→ AUFGABEN UND ÜBUNGEN:
- A) Beantworten Sie anhand des Textes über den Gäubahnausbau die folgenden Fragen.
(i) In welche Kategorie des Bundesverkehrswegeplans wurde das Projekt eingestuft?
(ii) Auf welche Fahrzeit soll die Strecke durch den Ausbau verkürzt werden, und bis wann spätestens?
(iii) Wie viel Geld steht für den Ausbau bereit?
- B) Schreiben Sie aus dem Text über den Gäubahnausbau den Abschnitt wörtlich ab, der mit den Worten „Foto Gäubahn von“ beginnt und mit „im Bundesverkehrswegeplan eingestuft.“ endet.

→ LESETEXT:

++++++

Foto Gäubahn von Sülzauge (Daniel Ostertag)

Foto: Sülzauge (Daniel Ostertag)

Gäubahn wird ausgebaut

In der heutigen Plenardebatte zum Ausbau der Bahnstrecke Stuttgart-Singen-Zürich (Gäubahn) hat Winfried Hermann nochmals das Ziel des Landes zum schnellen Ausbau der Strecke bekräftigt. Die Landesregierung setzt sich seit Jahren intensiv für den Gäubahnausbau ein. Nach Jahrzehnten wurde das Projekt nun endlich in den  «Vordringlichen Bedarf» im Bundesverkehrswegeplan eingestuft.

“Wir sind froh, dass es uns mit vereinten Kräften gelungen ist, die Gäubahn in den Vordringlichen Bedarf zu bringen”, so der Landtagsabgeordnete und Verkehrsminister Winfried Hermann.

Durch den Ausbau  ist eine Verkürzung der Fahrzeit von heute gut drei Stunden auf 2 Std. 15 Min. bis spätestens 2025 möglich, so Hermann. 550 Millionen Euro stehen für den Ausbau bereit, so z.B. um Doppelspurstrecken zu schaffen. Hierfür hatte die Landesregierung ein eigenes Gutachten in Auftrag gegeben, um die notwendigen Maßnahmen für eine Reduzierung der Fahrzeit zu ermitteln.

„Der Ausbau ist nötig, sinnvoll und überfällig“, betonte Hermann. Dafür gab es Applaus im Plenum, auch aus den Reihen der Opposition.

++++++

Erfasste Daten
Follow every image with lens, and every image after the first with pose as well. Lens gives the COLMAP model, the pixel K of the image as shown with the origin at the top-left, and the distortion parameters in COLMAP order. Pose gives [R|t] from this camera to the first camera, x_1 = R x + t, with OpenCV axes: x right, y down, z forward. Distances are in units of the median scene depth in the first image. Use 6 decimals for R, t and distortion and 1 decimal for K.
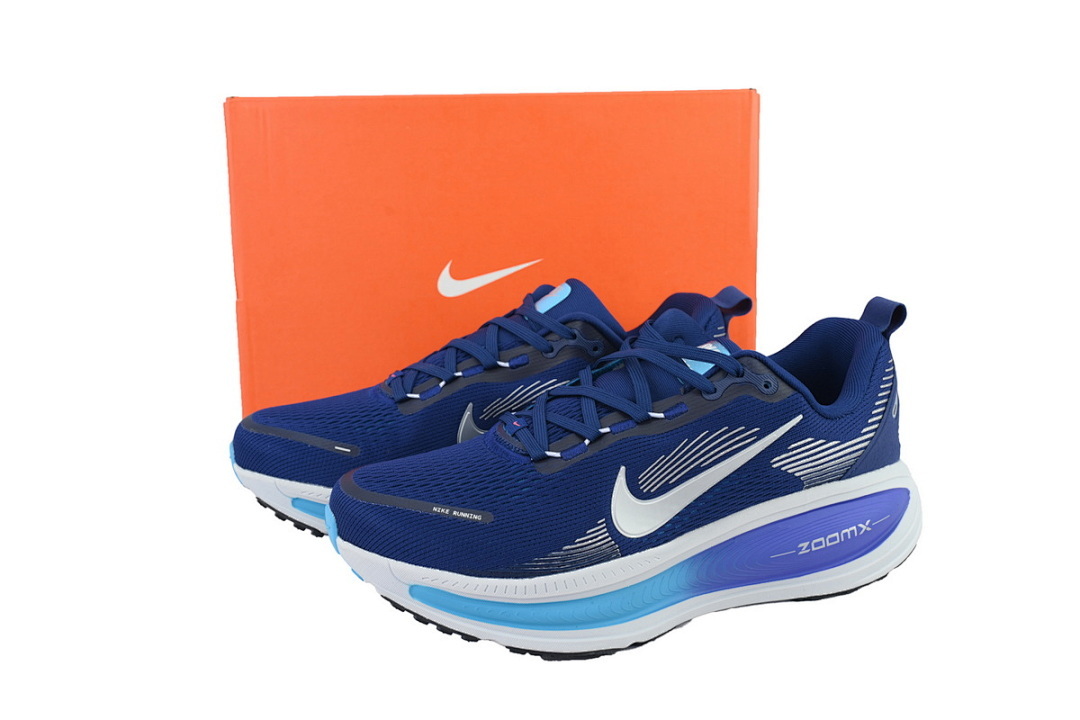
lens RADIAL K [[947.4, 0, 540.0], [0, 947.4, 360.0], [0, 0, 1]] dist [-0.000240, 0.001526]
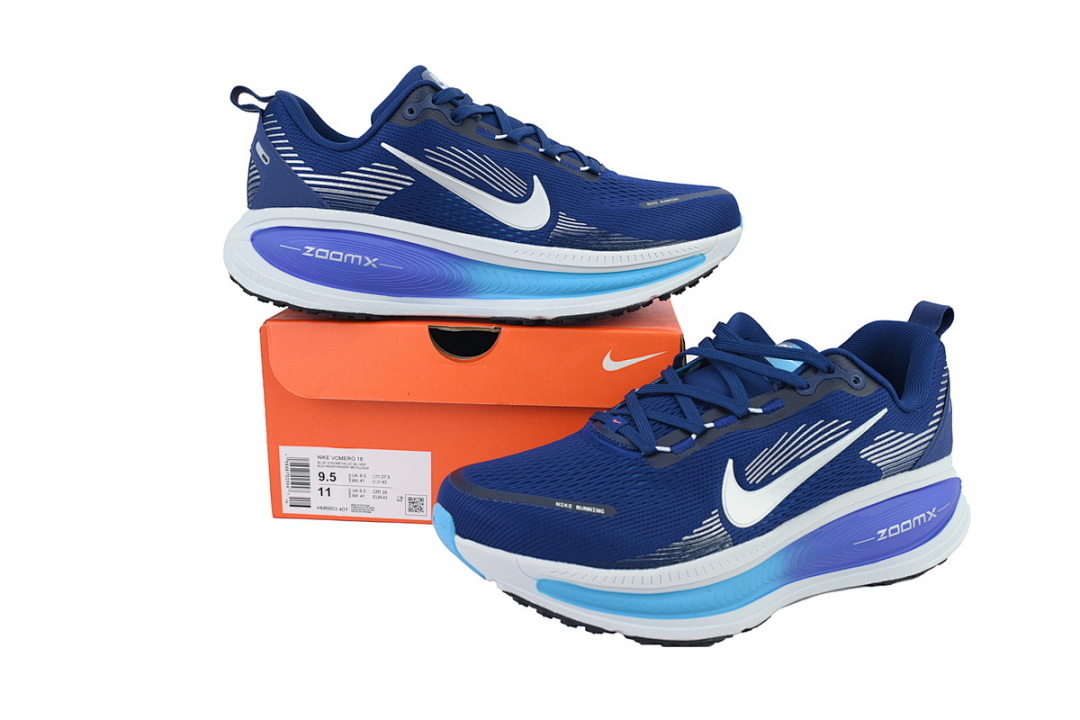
lens RADIAL K [[947.4, 0, 540.0], [0, 947.4, 360.0], [0, 0, 1]] dist [-0.000240, 0.001526]
pose [[0.991559, -0.005704, 0.129530, -0.250591], [0.008980, 0.999654, -0.024728, 0.026572], [-0.129344, 0.025682, 0.991267, -0.009263]]
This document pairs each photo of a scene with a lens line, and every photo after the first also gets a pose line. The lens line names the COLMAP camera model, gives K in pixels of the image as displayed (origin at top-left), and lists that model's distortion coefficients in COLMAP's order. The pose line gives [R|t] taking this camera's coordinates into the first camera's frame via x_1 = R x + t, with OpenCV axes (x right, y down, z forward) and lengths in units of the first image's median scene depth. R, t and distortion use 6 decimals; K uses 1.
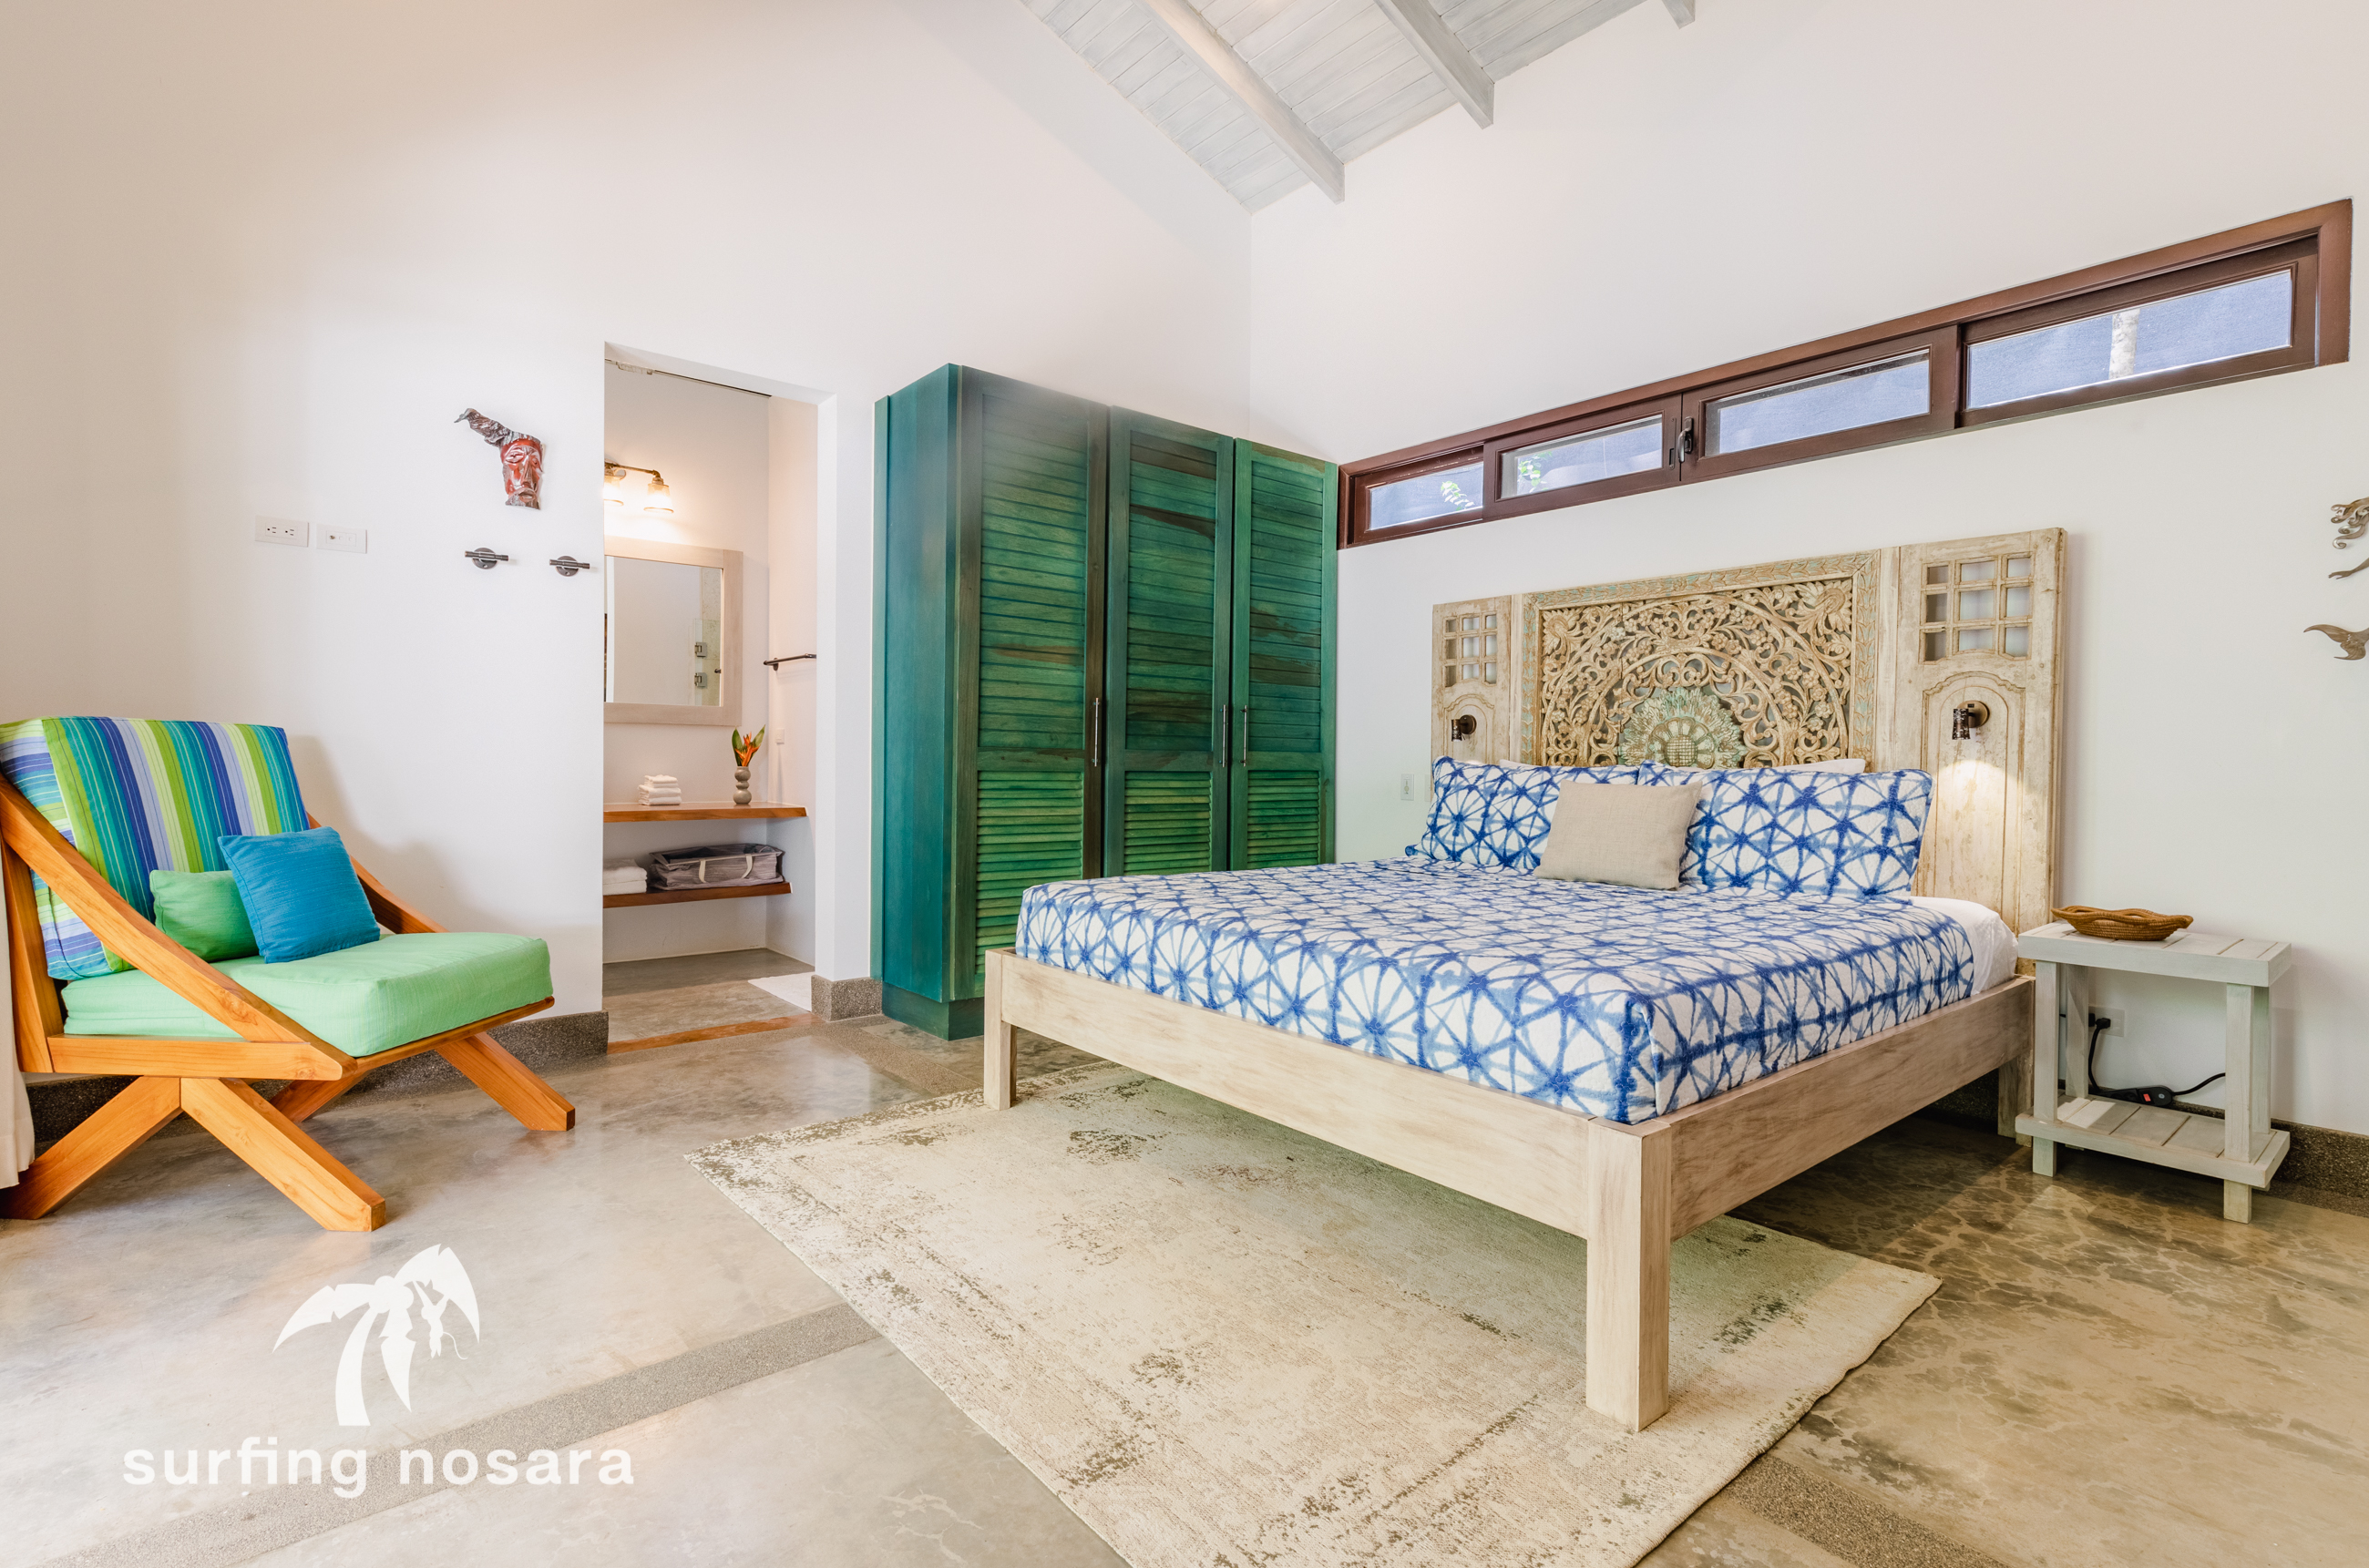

++++++

→ LÖSUNGEN JE AUFGABE:
- A)
(i) In den «Vordringlichen Bedarf».
(ii) Auf 2 Std. 15 Min., bis spätestens 2025.
(iii) 550 Millionen Euro.

- B)
Foto Gäubahn von Sülzauge (Daniel Ostertag)

Foto: Sülzauge (Daniel Ostertag)

Gäubahn wird ausgebaut

In der heutigen Plenardebatte zum Ausbau der Bahnstrecke Stuttgart-Singen-Zürich (Gäubahn) hat Winfried Hermann nochmals das Ziel des Landes zum schnellen Ausbau der Strecke bekräftigt. Die Landesregierung setzt sich seit Jahren intensiv für den Gäubahnausbau ein. Nach Jahrzehnten wurde das Projekt nun endlich in den  «Vordringlichen Bedarf» im Bundesverkehrswegeplan eingestuft.